▸ Exercise goal
Reproduce the viewer comments from "And the 1930's" up to and including "for posting it!", putting "ceramic" in place of "asbestos".

▸ Source text
Content starts
Would love to see a side by side on what it looks like today.
Take this video and then hold it next to a video of the slums of Orangi. The only difference between the two is that LA has paved roads.
@@kolack1985 You can do the same with most of the towns in red states which are mostly run down and deserted 100 year old brick buildings and trailer parks. Pretty much all 3rd world hellholes except for the larger cities that are more blue.
We'll have to get someone to repeat this path. Many of these houses look the same. You'd see some larger apartment complexes, especially on Victory, and some small businesses, more cars, and front lawns in much worse condition. That's what jumped out at me. You can't grow lawns like that now in this climate. You'd have to water everyday and put sun-shade over them. :-)
@@dougs7367 Like San Francisco, the bluest of them all, covered with humann feces, just the way you love it.
@@dougs7367 you’re wrong
Watching this feels like I time traveled back to the 40's. Must have been crazy to drive back then because I didn't see any stop signs.
In a quiet development like that a crossroads was treated like a 4-way stop.
Wonderful! I always think of my parents, born in 1929 & 1933, now in Heaven comforting yet missing them. Would love to see the exact same drive paralleled today to see all those trees now grown and more. ☺️
Loved watching this! What a gem! My parents were born in 1925 & 1933. Miss them terribly.
Этого уже нет наверно, сейчас там небоскребы стоят и все по другому
See BixbyConsequence comment above.
I feel like I went back in time with a time machine amazing pictures!😆♥💯
Wonderful job!
This is the coolest video I’ve ever seen. I always wished I could have experienced that life. now I feel like I did a little. Thank you to whoever was awesome enough to film this! 😎 I love hearing the birds too!
I absolutely love seeing videos & pictures from the 50’s & 60’s when my parents were young and just starting their lives I’ve always loved watching movies in the era with my grandma 💕 everything was so nice and kept up love it
yip....drive thru there now you'll get shot.
Awesome! The image quality is outstanding. I wonder what the camera was. The most compact one back in the day was the Bell&Howell Eyemo (35mm film), but one 100ft load lasted only for a bit over a minute. As much as I appreciate colorization and smoothed frame rate, I would love to see the footage cleaned up, not too much sharpening applied, but in its original back and white and with the original frame rate. Anyway: thanks for sharing this.
Thank you for the awesome video. Two things: I didnt see a single TV antenna, so this was shot during WW2? The P-38 takeoff was amazing!
Amazing how the 1930's cars look so ancient when compared to those in the film from the 1940's !
That is what they will say about the 2030 cars compared to today's ice cars.
And the 1930's cars look so much more modern than the ones from the 1920's!
I think very few automobiles were built in the early 1940’s because of WWII, so just some old 1930’s models were still around until the newer ones were built after the war.
@@ELCEV no we won’t. Cars from 2004/2005 still look very modern and new. A good paint job and a headlight defogging and those cars look brand new design wise. Cars from the 90s look crazy dated next to 2000s cars but since 2000 car design has aged very well rather than aging like milk
There are still neighborhoods in Los Angeles that look like this. I had a home that was built in 42 and it had the three bay window and a pink bathroom made of asbestos tiles
What a fascinating walk back in time...thank you for all your work on this video and thank you for posting it!
Hi I've only recently discovered your channel and I have to say I'm loving it. I am from Iran and a new subscriber of your channel. I'm very happy to watch this video 🙌, thanks very much for sharing this beautiful video.
Content ends
▸ Given entries
Content starts
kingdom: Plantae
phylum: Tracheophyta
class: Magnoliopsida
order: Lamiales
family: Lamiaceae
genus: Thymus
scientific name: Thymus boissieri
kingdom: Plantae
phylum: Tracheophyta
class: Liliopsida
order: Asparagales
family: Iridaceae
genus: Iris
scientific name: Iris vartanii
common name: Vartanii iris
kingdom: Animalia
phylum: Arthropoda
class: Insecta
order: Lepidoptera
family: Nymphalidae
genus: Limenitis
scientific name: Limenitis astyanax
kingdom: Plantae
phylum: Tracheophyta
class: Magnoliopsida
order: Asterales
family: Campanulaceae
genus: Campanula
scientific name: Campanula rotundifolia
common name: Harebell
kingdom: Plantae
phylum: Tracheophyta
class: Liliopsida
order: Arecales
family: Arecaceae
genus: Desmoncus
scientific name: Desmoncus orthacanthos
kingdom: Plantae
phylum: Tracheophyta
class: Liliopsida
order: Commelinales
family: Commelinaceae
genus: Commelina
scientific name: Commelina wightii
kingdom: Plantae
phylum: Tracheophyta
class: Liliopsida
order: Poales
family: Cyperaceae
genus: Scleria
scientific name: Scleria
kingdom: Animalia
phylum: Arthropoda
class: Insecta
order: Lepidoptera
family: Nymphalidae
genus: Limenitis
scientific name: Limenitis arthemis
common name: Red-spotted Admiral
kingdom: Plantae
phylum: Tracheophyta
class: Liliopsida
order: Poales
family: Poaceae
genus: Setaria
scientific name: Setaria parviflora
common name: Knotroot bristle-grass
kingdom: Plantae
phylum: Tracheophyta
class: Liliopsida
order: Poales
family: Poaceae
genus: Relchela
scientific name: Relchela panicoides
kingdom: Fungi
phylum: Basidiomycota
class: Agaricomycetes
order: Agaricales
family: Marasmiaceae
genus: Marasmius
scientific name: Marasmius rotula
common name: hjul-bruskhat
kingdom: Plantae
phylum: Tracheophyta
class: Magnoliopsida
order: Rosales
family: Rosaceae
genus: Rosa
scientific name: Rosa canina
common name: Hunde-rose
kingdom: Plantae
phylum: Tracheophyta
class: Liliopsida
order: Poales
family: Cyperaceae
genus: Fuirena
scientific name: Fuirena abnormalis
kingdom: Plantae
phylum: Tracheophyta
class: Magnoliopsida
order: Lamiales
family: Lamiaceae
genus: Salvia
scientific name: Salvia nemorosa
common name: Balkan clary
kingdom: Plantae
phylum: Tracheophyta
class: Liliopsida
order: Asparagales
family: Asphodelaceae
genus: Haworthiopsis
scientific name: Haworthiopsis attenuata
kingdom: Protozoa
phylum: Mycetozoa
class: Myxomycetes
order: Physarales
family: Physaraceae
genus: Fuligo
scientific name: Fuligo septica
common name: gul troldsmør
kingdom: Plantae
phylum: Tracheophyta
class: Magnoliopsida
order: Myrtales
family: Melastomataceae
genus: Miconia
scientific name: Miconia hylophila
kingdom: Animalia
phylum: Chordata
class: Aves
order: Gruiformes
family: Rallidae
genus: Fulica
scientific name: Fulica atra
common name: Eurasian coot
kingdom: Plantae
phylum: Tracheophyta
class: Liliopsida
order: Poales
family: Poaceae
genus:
Content ends
▸ Result of the task
And the 1930's cars look so much more modern than the ones from the 1920's!
I think very few automobiles were built in the early 1940’s because of WWII, so just some old 1930’s models were still around until the newer ones were built after the war.
@@ELCEV no we won’t. Cars from 2004/2005 still look very modern and new. A good paint job and a headlight defogging and those cars look brand new design wise. Cars from the 90s look crazy dated next to 2000s cars but since 2000 car design has aged very well rather than aging like milk
There are still neighborhoods in Los Angeles that look like this. I had a home that was built in 42 and it had the three bay window and a pink bathroom made of ceramic tiles
What a fascinating walk back in time...thank you for all your work on this video and thank you for posting it!